▶ **PROBLEM REQUIREMENTS**: Render the material below, from the line containing "What is the" through the end, inclusive, as a numbered list. Skip blank lines and leave out the pictures.

▶ **EXERCISE INPUTS**:

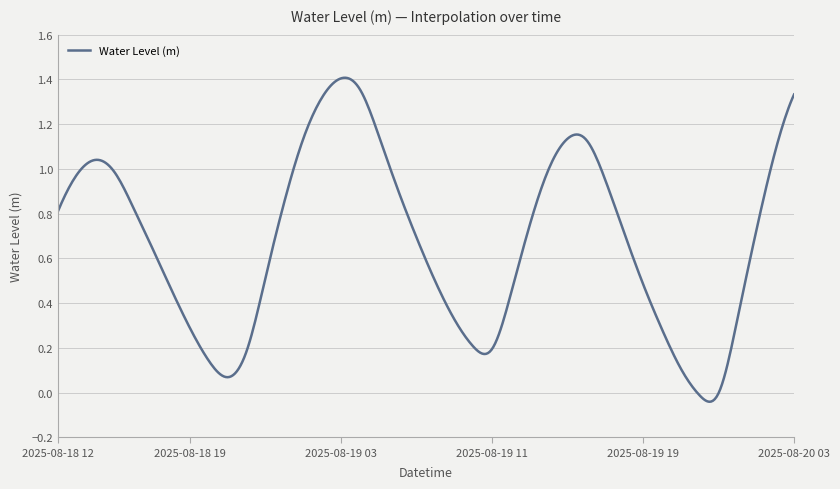

List the labels in order of value, smallest first.

2025-08-19 22:00, 2025-08-19 23:00, 2025-08-18 21:00, 2025-08-19 21:00, 2025-08-18 20:00, 2025-08-18 22:00, 2025-08-19 11:00, 2025-08-19 10:00, 2025-08-19 20:00, 2025-08-18 19:00, 2025-08-19 09:00, 2025-08-20 00:00, 2025-08-19 12:00, 2025-08-18 18:00, 2025-08-19 19:00, 2025-08-19 08:00, 2025-08-18 23:00, 2025-08-18 17:00, 2025-08-19 07:00, 2025-08-19 18:00, 2025-08-20 01:00, 2025-08-19 13:00, 2025-08-18 12:00, 2025-08-18 16:00, 2025-08-19 00:00, 2025-08-19 06:00, 2025-08-19 17:00, 2025-08-18 13:00, 2025-08-18 15:00, 2025-08-19 14:00, 2025-08-18 14:00, 2025-08-20 02:00, 2025-08-19 16:00, 2025-08-19 01:00, 2025-08-19 15:00, 2025-08-19 05:00, 2025-08-19 02:00, 2025-08-20 03:00, 2025-08-19 04:00, 2025-08-19 03:00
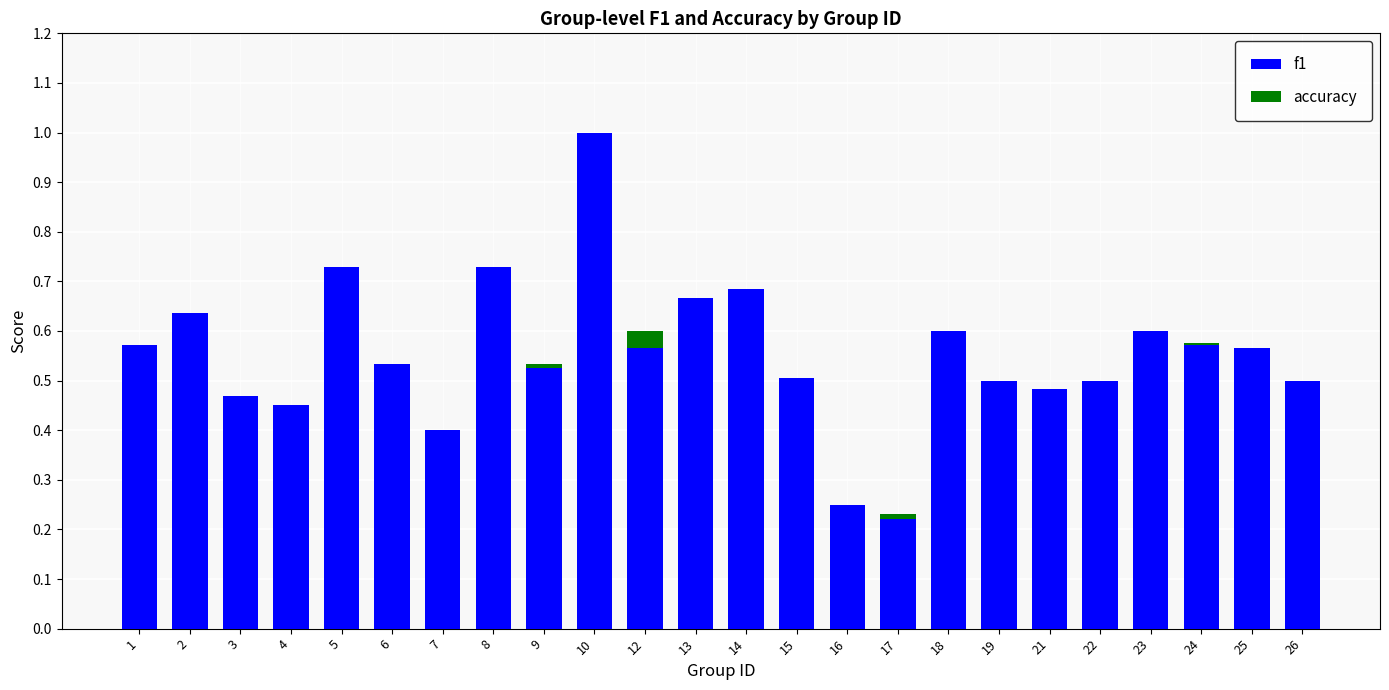

At which category is the sum across all series the highest?

10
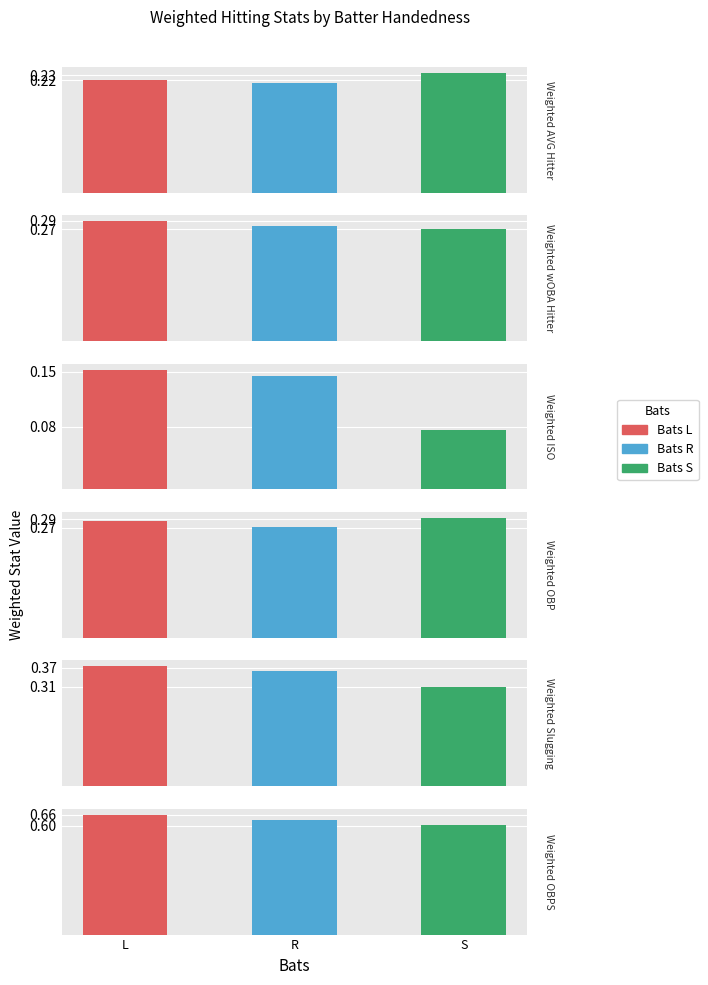

At which label is Weighted ISO closest to 0?

S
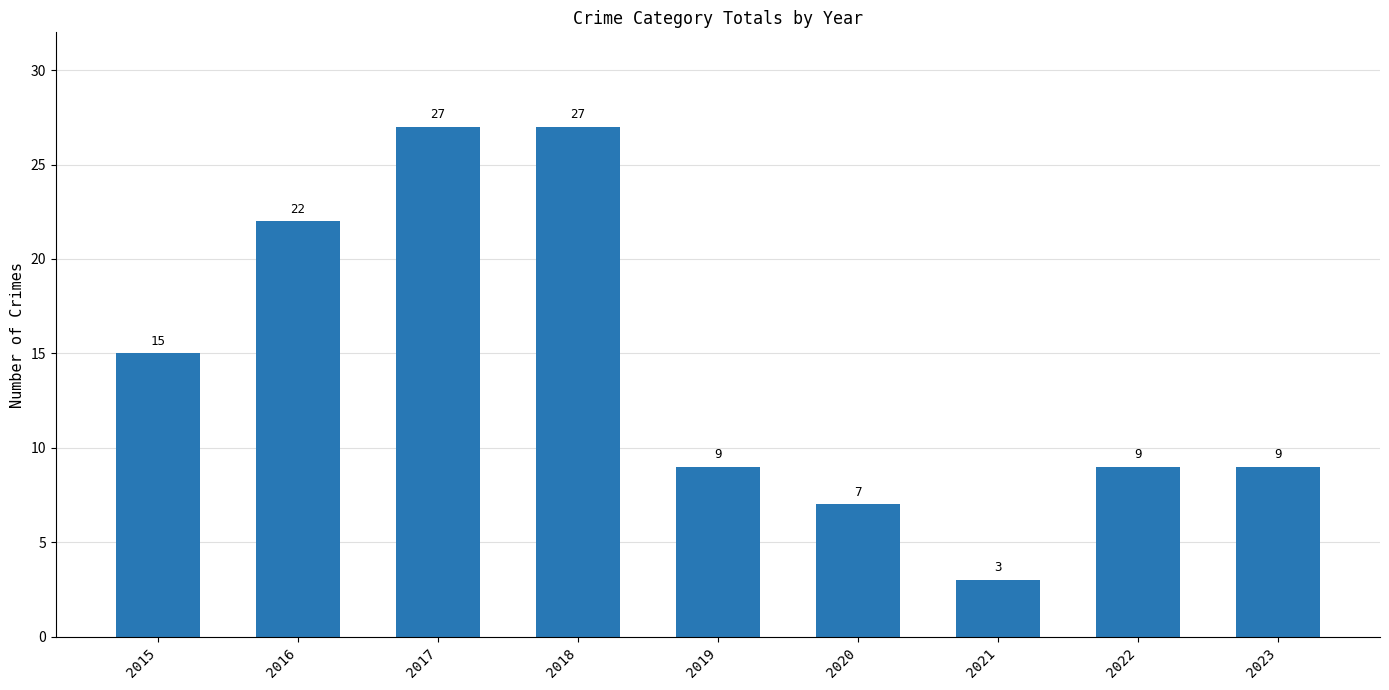

How many bars are there in total?

9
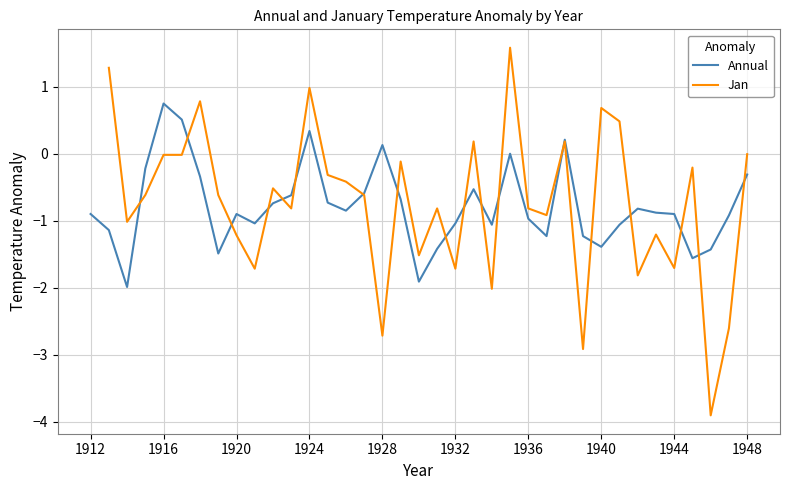

What is the value of the 27th point from the left?

0.2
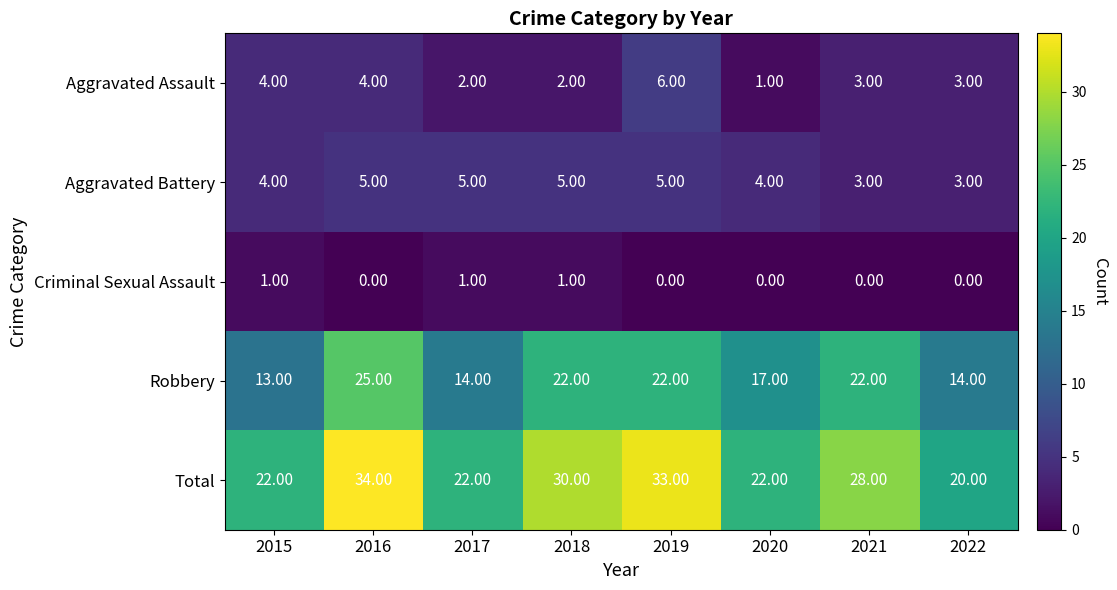

How many series are shown in this chart?

5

▶ **EXERCISE OUTPUT**:
1. What is the value of the 27th point from the left?
2. 0.2
3. How many series are shown in this chart?
4. 5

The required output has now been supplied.